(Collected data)

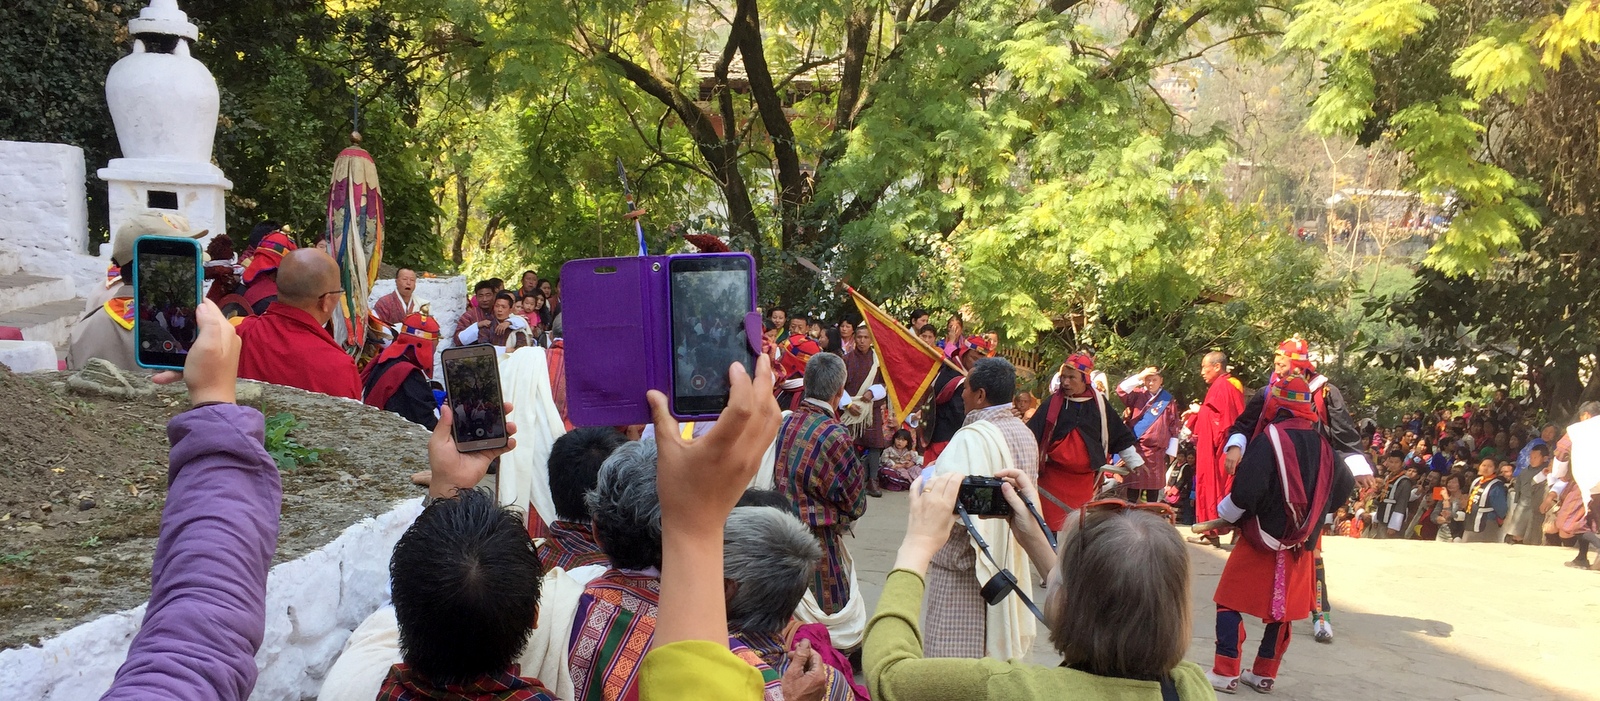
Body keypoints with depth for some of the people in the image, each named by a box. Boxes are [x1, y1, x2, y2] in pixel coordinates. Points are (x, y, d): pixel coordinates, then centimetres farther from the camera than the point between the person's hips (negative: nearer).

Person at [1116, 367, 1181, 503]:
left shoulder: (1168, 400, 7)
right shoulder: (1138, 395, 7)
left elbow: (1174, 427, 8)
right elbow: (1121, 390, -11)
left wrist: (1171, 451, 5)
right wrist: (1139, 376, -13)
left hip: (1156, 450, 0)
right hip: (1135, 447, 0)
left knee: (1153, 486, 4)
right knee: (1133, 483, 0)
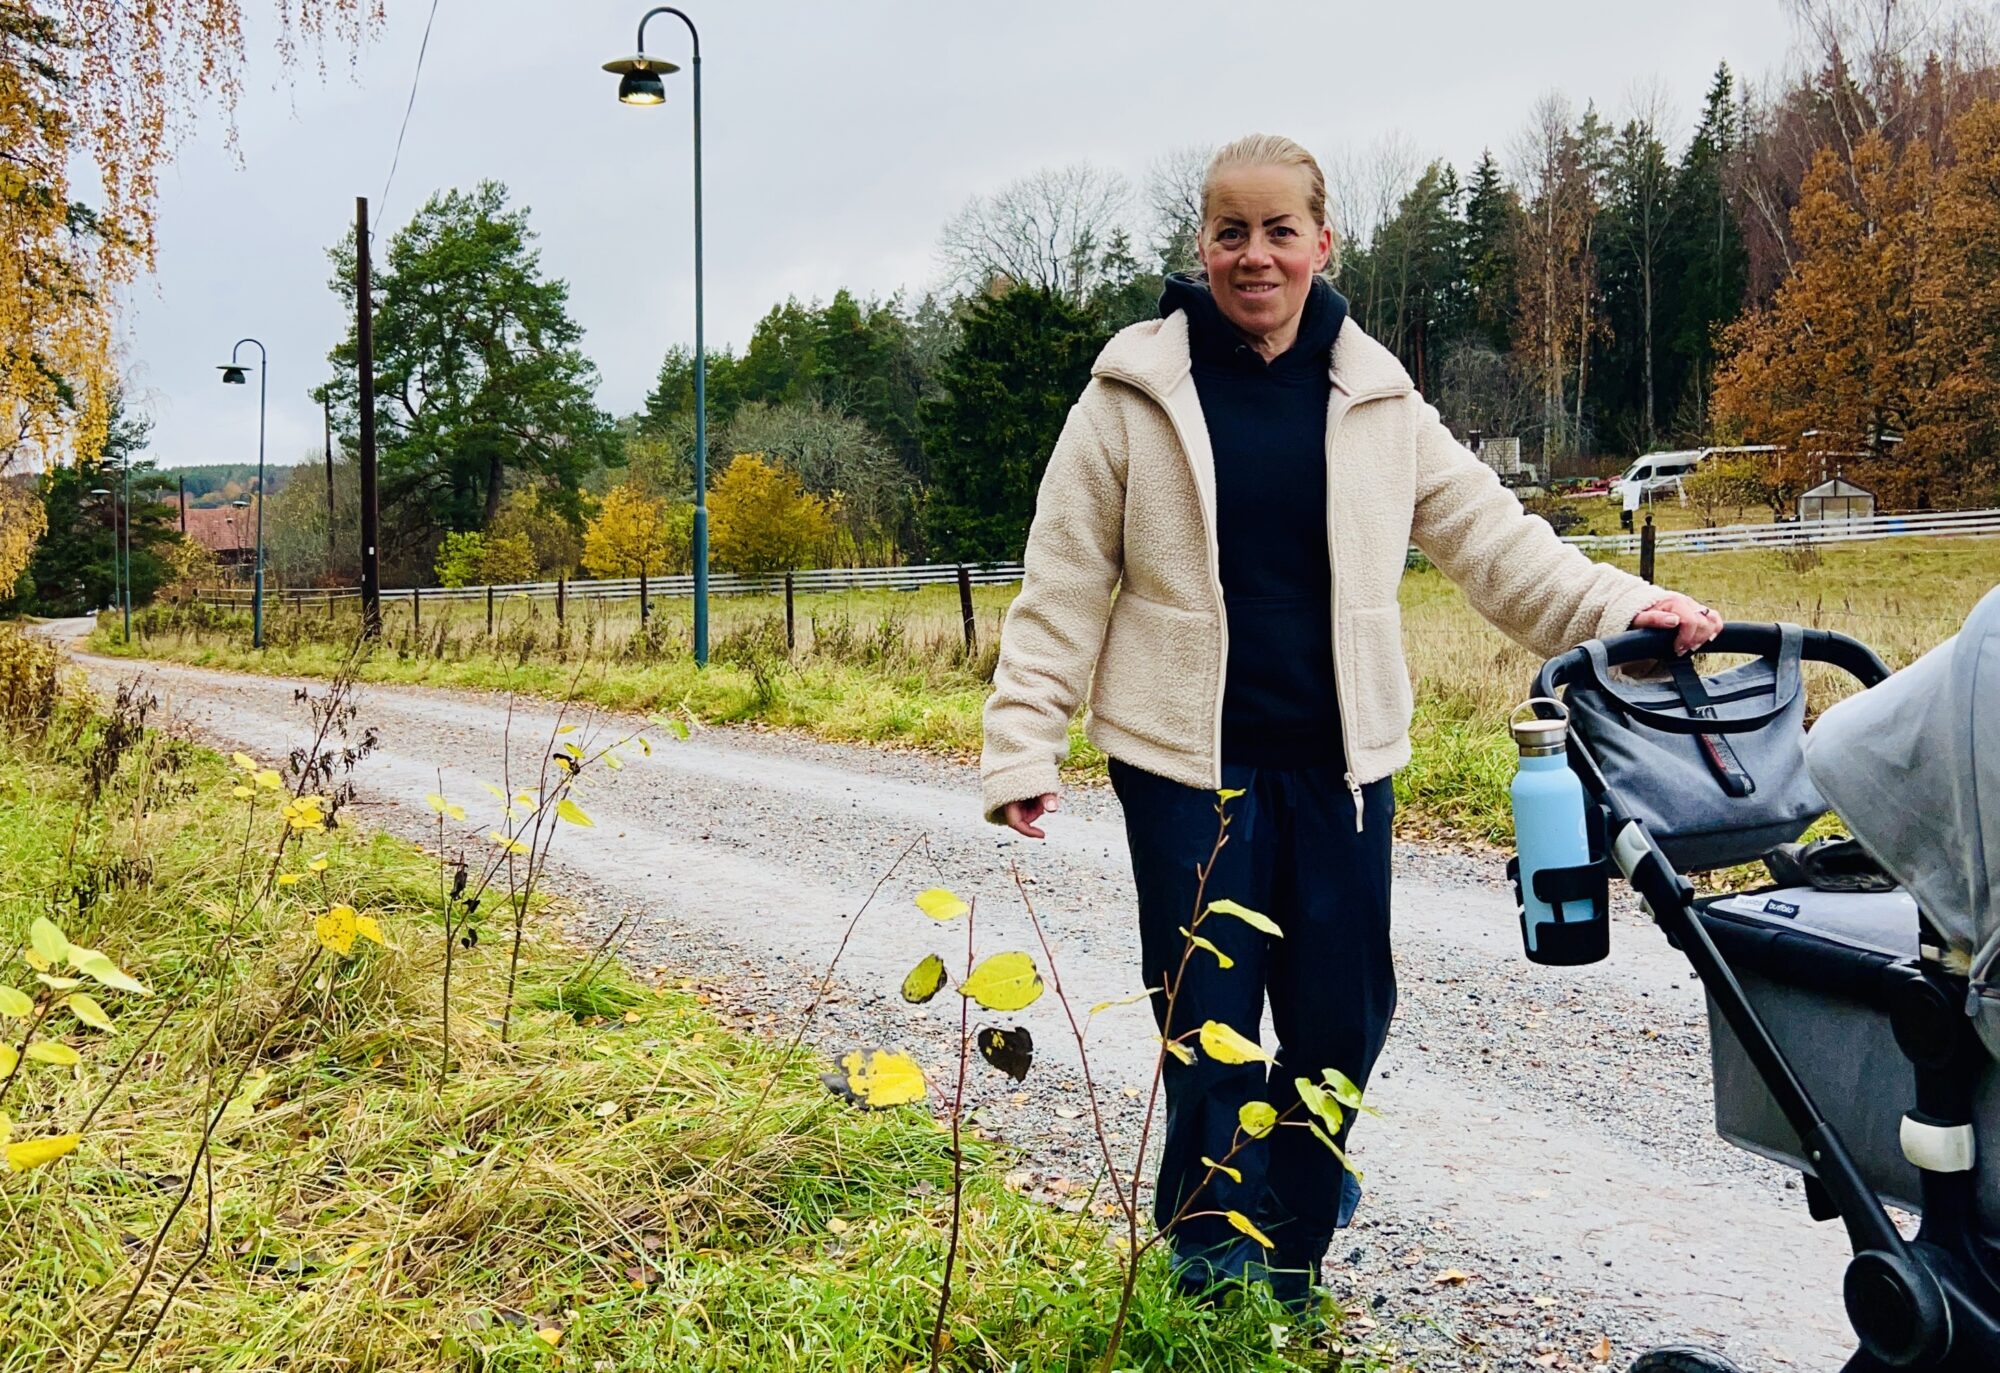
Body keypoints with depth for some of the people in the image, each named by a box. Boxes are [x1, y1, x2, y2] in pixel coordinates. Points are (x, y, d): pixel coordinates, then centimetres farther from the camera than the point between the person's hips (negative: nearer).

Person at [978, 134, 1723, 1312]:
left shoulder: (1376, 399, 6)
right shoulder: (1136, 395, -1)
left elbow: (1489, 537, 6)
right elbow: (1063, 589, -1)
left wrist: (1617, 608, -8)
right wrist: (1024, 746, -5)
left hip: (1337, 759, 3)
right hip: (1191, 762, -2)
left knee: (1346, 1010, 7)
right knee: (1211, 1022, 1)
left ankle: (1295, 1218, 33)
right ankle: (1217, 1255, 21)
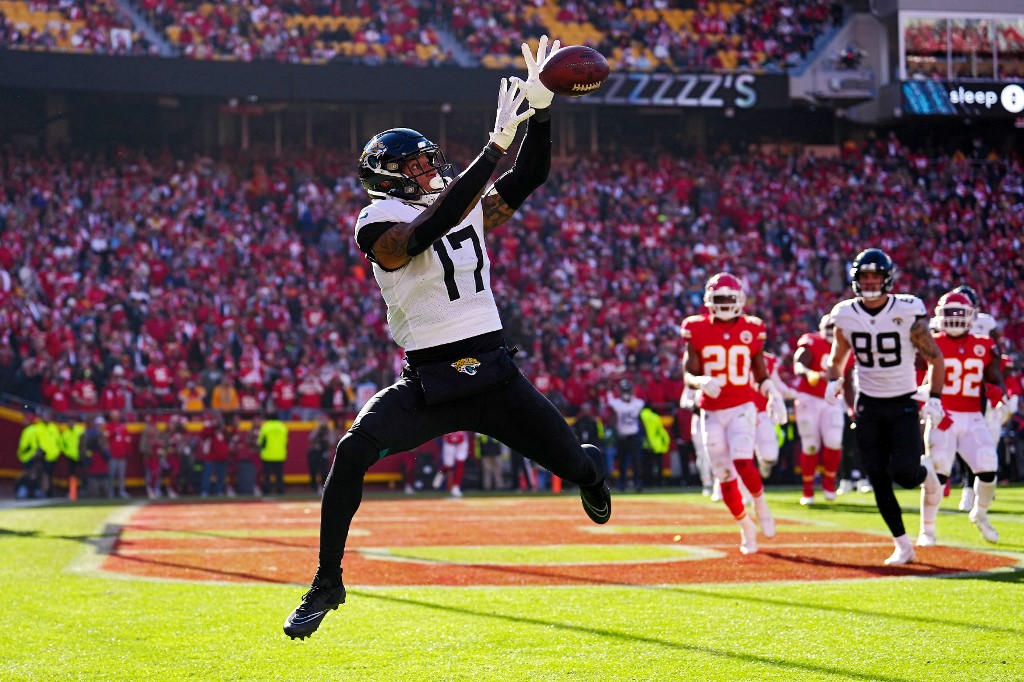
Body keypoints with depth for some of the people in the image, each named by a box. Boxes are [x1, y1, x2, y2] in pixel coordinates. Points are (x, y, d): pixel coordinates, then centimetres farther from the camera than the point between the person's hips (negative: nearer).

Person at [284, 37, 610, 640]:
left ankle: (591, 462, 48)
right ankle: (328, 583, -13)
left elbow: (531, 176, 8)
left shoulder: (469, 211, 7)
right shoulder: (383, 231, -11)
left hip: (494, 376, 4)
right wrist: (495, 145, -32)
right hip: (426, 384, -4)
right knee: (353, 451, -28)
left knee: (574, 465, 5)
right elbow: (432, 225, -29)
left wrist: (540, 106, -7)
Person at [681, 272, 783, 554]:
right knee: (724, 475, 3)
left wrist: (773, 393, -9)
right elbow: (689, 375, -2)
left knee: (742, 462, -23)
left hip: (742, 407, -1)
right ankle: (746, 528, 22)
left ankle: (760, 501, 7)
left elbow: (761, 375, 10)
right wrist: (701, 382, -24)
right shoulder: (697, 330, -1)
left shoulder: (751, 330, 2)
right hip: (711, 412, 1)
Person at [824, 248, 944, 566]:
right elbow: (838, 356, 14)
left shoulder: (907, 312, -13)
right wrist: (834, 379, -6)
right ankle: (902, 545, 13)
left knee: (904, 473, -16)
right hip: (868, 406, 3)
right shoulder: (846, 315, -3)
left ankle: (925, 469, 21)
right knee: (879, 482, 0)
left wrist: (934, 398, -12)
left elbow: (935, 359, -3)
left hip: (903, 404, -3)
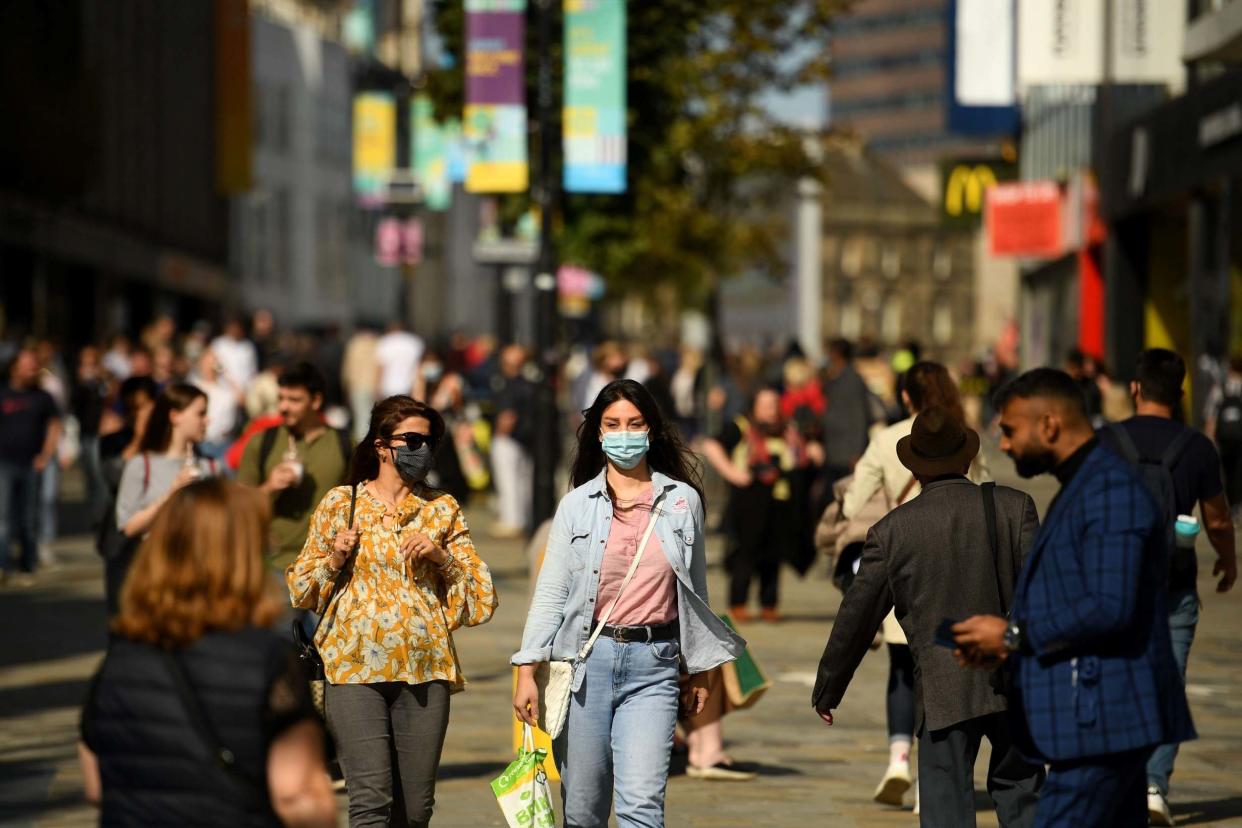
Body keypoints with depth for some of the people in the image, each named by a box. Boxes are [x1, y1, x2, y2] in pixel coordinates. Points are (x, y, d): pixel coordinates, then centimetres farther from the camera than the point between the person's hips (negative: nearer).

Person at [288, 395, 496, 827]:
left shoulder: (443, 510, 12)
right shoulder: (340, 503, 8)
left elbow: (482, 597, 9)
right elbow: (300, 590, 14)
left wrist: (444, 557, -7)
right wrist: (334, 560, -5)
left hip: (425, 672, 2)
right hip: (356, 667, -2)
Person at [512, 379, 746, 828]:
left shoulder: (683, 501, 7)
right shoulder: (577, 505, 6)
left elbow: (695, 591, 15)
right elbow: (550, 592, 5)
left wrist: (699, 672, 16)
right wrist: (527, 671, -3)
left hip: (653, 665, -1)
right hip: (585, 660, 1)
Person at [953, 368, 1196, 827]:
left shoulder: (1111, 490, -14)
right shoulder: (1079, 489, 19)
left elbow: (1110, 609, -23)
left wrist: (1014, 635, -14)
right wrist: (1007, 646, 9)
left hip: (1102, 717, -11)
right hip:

TASK TO COMPLETE:
The copy must match each record exactly, apart from the images, which stay out.

WRITTEN ANSWER:
Body keypoints with depth for some of the people in the image, each named by a box. Boxes are [x1, y1, x2, y2] in pixel coordinates. Points are (x, y, d): pixel coordinates, then centimetres farther from the camera than the point between the person's hips (negative: nearer).

Person at [1116, 367, 1181, 503]:
left shoulder: (1168, 400, 7)
right shoulder: (1138, 395, 7)
left elbow: (1174, 427, 8)
right elbow: (1121, 390, -11)
left wrist: (1171, 451, 5)
right wrist: (1139, 376, -13)
left hip: (1156, 450, 0)
right hip: (1135, 447, 0)
left knee: (1153, 486, 4)
right knee: (1133, 483, 0)
Body keypoints with depth for some of the people in the image, each named by a box. Boxes are [x1, y1, x2, y2] in pixel coordinates. Points are (x, y, d): pixel coordinates, then centimetres farther from the camera than the point between the person's hips (negative: nearer).

Person at [978, 134, 1723, 1312]:
left shoulder: (1376, 399, 6)
right shoulder: (1136, 395, -1)
left elbow: (1489, 537, 6)
right elbow: (1063, 589, -1)
left wrist: (1617, 608, -8)
right wrist: (1024, 746, -5)
left hip: (1337, 759, 3)
right hip: (1191, 762, -2)
left knee: (1346, 1010, 7)
right knee: (1211, 1022, 1)
left ankle: (1295, 1218, 33)
right ankle: (1217, 1255, 21)
Body keypoints with depth for some of the people in the image, each named by a box. Boxes are [x1, y1, x2, y2] in pixel coordinates. Points are (x, y, d): pixel coordinates, then centimetres farther from the camera than the point between the person's hips (negative: nearer).

Person at [284, 37, 610, 640]:
left ankle: (591, 462, 48)
right ankle: (328, 583, -13)
left elbow: (531, 176, 8)
left shoulder: (469, 211, 7)
right shoulder: (383, 231, -11)
left hip: (494, 376, 4)
right wrist: (495, 145, -32)
right hip: (426, 384, -4)
right knee: (353, 451, -28)
left knee: (574, 465, 5)
right elbow: (432, 225, -29)
left wrist: (540, 106, -7)
Person at [681, 272, 783, 554]:
right knee: (724, 475, 3)
left wrist: (773, 393, -9)
right elbow: (689, 375, -2)
left knee: (742, 462, -23)
left hip: (742, 407, -1)
right ankle: (746, 528, 22)
left ankle: (760, 501, 7)
left elbow: (761, 375, 10)
right wrist: (701, 382, -24)
right shoulder: (697, 330, -1)
left shoulder: (751, 330, 2)
right hip: (711, 412, 1)
Person at [824, 248, 944, 566]:
right elbow: (838, 356, 14)
left shoulder: (907, 312, -13)
right wrist: (834, 379, -6)
right ankle: (902, 545, 13)
left knee: (904, 473, -16)
right hip: (868, 406, 3)
right shoulder: (846, 315, -3)
left ankle: (925, 469, 21)
right knee: (879, 482, 0)
left wrist: (934, 398, -12)
left elbow: (935, 359, -3)
left hip: (903, 404, -3)
Body keypoints with depth for some of the people in the image, each named by a box. Boxes are [x1, y1, x2, y2] in pixel coordinates. Points are (x, y, d): pixel coordinates, then centimetres farther from the camera than the point between the person's hips (negative: nearer).

Person at [288, 395, 496, 827]:
left shoulder: (443, 510, 12)
right shoulder: (340, 503, 8)
left elbow: (482, 597, 9)
right elbow: (300, 590, 14)
left wrist: (444, 557, -7)
right wrist: (334, 560, -5)
left hip: (425, 672, 2)
right hip: (356, 667, -2)
Person at [512, 379, 746, 828]:
left shoulder: (683, 501, 7)
right shoulder: (577, 505, 6)
left elbow: (695, 591, 15)
right elbow: (550, 592, 5)
left wrist: (699, 672, 16)
right wrist: (527, 671, -3)
left hip: (653, 665, -1)
right hip: (585, 660, 1)
Person at [953, 368, 1196, 827]:
left shoulder: (1111, 490, -14)
right shoulder: (1079, 489, 19)
left elbow: (1110, 609, -23)
left wrist: (1014, 635, -14)
right wrist: (1007, 646, 9)
left hip: (1102, 717, -11)
right hip:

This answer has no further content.